Reading passage »
On Fri, 26 Mar 2010 22:46:32 -0700 (PDT), "mike v." wrote:

I've read comments that system verilog interfaces are
not used much at all in synthesizable designs.

Here we go again....

I know that the modport function is not
supported by synopsys design compiler.

Not true. Modports *are* supported by DC, at least for
all the basic synthesisable usage models. There are some
features that are not yet supported by DC (or, come to that,
by any other synth tool I know of):
- modport expressions
- interface instances in generate loops
- ... ?

Generally you should *always* use modports on interfaces
that will be synthesised. Non-modport access to the
insides of an interface is effectively the same as using
a "ref" port, and synthesis is rarely happy with that.

Are there other known issues
with trying to use interfaces in synthesizable code?

The most important one, I believe, is that interfaces
don't really solve the problems that designers might
reasonably hope they would - except in some rather
simple cases, where the added trouble of learning and
using interfaces is probably not justified by the
modest improvement in design expressiveness.

I'm trying to find out specifically what is keeping
designers from adopting SV interfaces.

<polemic>

Mostly, it's because designers DON'T CARE ABOUT
ABSTRACTION. RTL designers have been taught, trained,
encouraged, even forced to think about their designs
as a huge ramshackle collection of low-level bits and
pieces "because that's easier to understand" (hah!).
Consequently, when anyone tries to open a discussion
on improving the abstraction level of RTL design,
the conversation degenerates into endless repetition
of a few shibboleths:
- I don't want abstraction. It makes the code too
difficult to understand.
- We can't use sophisticated RTL techniques. Our
brain-dead linting tool wouldn't understand them
and we would never be able to justify them to
project management.
- Verilog is for low-level stuff. If you want
abstraction, use a C-synthesis tool and all
your problems will go away.
- I've been taught to use continuous assignment and
register-only clocked processes for everything, and
I don't intend to change now.

Information »
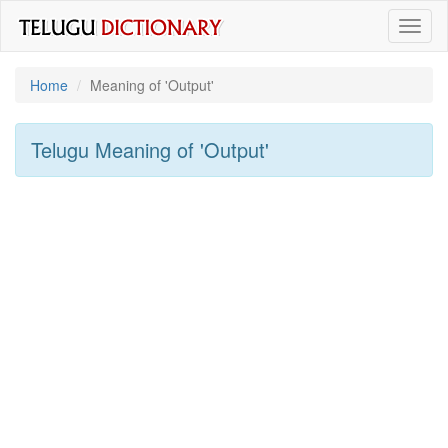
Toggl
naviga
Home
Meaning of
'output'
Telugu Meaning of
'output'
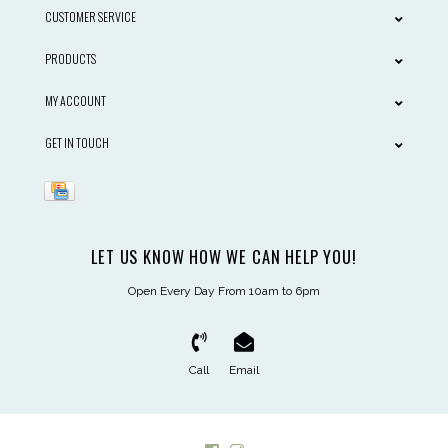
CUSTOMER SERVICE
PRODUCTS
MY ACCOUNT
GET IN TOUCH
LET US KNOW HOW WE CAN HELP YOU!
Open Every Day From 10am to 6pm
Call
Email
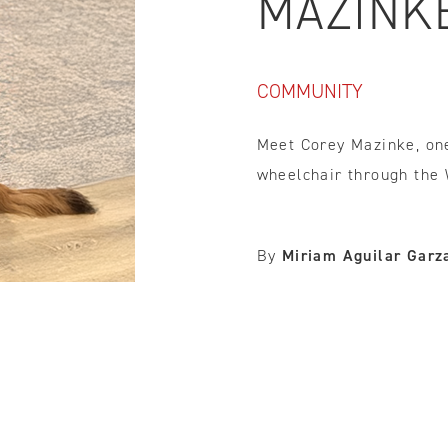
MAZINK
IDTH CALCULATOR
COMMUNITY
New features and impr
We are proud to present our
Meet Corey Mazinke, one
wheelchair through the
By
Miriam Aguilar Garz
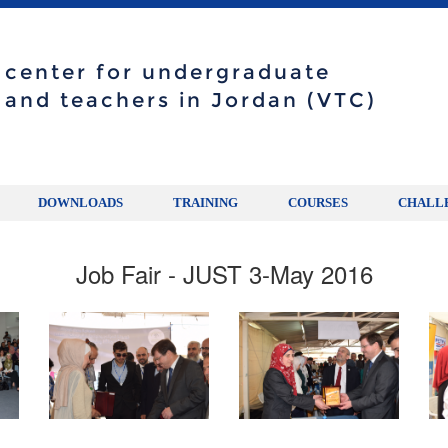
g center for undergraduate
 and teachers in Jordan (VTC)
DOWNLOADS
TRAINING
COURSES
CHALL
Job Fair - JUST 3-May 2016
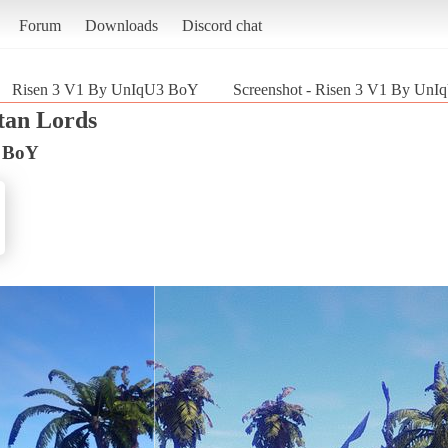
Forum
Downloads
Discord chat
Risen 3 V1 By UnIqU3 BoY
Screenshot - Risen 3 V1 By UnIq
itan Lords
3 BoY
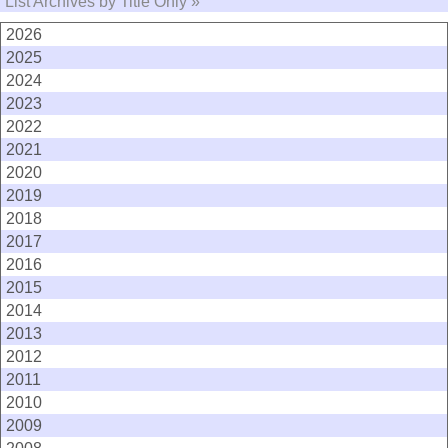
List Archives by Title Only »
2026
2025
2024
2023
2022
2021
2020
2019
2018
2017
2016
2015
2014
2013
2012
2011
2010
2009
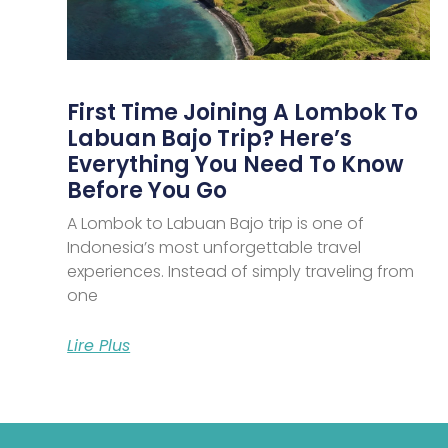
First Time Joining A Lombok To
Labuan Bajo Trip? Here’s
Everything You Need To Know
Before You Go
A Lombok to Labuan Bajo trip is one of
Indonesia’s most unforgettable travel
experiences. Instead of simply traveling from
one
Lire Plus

Exercise details »
Answer these questions about the forum thread:
1. Which features does the reply list as not yet supported by DC?
2. According to the reply, non-modport access to the insides of an interface is effectively the same as using what kind of port?
3. In the last listed shibboleth, which two practices has the designer been taught to use for everything?

Answer »
1. Modport expressions and interface instances in generate loops.
2. A "ref" port.
3. Continuous assignment and register-only clocked processes.